Pero Luis de la Paz es un autor capaz de hilvanar situaciones dramáticas
soberbias desde el inicio (El hombre de lejos y Mandrake el
mago brilla en el Southwest); logra incluso imponer el embotamiento
mórbido con una simple superposición en tiempos narrativos
(La pared frente al flamboyán), y eso es complejidad sintáctica;
puede describir la llegada de la muerte con una secuencia periférica
espectacular, escamoteando su protagonismo por dos tercios del cuento
(La otra cara de la luna). En algunos cuentos, esas secuencias
pausan la situación con un efecto de retardo (delay),
redundando en un crescendo magistral de la expectativa; y a veces se
atreve incluso a la retórica (Llegó Daniel) con
una limpieza y elegancia que desmiente toda pretensión de simplismo.

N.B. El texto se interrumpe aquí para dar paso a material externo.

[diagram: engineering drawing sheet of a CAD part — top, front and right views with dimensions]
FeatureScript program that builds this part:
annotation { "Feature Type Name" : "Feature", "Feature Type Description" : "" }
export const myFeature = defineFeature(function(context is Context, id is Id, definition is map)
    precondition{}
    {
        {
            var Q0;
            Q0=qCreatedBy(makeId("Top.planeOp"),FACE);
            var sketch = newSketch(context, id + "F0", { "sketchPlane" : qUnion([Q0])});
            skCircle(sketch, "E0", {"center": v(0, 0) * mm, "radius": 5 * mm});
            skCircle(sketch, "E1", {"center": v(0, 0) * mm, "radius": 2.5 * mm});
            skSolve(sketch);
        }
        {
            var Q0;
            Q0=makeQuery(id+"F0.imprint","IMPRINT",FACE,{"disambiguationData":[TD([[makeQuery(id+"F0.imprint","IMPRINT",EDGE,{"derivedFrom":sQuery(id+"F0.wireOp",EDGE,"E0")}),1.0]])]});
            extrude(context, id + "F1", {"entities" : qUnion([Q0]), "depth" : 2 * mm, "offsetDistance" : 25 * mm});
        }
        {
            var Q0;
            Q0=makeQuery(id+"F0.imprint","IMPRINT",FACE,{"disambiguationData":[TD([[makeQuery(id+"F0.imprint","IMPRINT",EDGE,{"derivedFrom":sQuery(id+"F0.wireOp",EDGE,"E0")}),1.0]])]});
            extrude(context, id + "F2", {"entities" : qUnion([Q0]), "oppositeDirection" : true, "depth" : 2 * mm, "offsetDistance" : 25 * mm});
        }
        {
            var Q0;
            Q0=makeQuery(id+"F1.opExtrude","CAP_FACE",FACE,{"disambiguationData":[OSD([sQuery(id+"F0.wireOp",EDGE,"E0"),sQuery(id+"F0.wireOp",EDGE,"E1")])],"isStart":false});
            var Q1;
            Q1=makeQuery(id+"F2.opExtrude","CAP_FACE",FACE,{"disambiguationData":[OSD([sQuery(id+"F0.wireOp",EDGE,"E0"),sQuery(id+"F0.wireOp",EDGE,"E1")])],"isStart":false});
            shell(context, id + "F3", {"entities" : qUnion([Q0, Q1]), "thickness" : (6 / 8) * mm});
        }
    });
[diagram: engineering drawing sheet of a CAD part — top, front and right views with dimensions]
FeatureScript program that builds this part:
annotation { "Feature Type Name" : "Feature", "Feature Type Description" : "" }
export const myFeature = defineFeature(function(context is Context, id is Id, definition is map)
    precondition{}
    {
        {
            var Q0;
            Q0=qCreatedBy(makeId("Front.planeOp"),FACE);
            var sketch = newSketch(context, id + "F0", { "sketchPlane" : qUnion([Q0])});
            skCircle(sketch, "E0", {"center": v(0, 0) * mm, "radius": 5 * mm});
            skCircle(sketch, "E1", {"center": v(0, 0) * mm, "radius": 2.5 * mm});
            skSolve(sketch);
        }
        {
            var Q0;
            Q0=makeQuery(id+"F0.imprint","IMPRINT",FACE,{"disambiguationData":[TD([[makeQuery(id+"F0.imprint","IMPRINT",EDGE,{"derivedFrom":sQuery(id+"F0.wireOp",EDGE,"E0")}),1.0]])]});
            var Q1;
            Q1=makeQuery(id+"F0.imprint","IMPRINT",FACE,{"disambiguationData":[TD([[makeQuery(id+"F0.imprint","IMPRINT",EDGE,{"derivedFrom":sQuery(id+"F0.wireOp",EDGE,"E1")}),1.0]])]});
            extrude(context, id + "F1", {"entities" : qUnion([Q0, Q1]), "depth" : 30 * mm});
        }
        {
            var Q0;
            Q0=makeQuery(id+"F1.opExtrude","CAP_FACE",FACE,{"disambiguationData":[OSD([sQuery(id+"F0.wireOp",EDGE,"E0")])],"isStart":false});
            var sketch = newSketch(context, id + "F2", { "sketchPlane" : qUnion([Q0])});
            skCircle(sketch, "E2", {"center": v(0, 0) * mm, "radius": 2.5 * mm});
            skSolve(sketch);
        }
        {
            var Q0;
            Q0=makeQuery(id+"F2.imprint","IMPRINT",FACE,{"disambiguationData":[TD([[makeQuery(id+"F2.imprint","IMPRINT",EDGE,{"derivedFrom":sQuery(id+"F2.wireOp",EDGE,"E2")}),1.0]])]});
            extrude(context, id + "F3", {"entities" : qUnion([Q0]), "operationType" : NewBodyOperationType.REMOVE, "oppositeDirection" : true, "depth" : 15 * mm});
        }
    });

En estos cuentos, un simple movimiento puede durar todo un párrafo
de exquisitos giros (Viejos amigos); que demuestran esa debilidad
de la imposición que quizás -sólo quizás-
se ha aceptado por ese respeto a una autoridad que basa sus criterios
en resentimientos y pretensiones. No es que lo político no ofrezca
suficientes motivos estéticos, sino que un autor con esa fuerza
no necesita dragar su eficacia de otra fuente que su mismo esplendor;
y puede darse el lujo de redimirse en la misma naturaleza trascendente
que le brinda ojo para captar estas sinuosidades de la existencia.
En
balance, el libro no está exento de debilidades, está
plagado de ellas; pero son los problemas comunes a una generación
perdida en ese respeto a una red de falsas autoridades, sumidas en su
propia ansiedad. A cambio, ofrece el potencial del diamante en bruto
capaz de tallarse a sí mismo y mostrar su increíble facetado;
pero sólo con tal de que recurra a su propia fuerza, en contraste
con la parca linealidad de otros valores sólo ensalzados por
su oportunismo político y mucho ruido. Quizás se trate
sólo de una metáfora existencial, pero ese siempre ha
sido el mejor recurso para comprender la realidad y es la literatura;
y lo cierto es que Tiempo vencido es el del entorno que impone
sus propias referencias a la individualidad de este autor, pero el suyo
se gesta en la libertad que espera por su poderosa épica.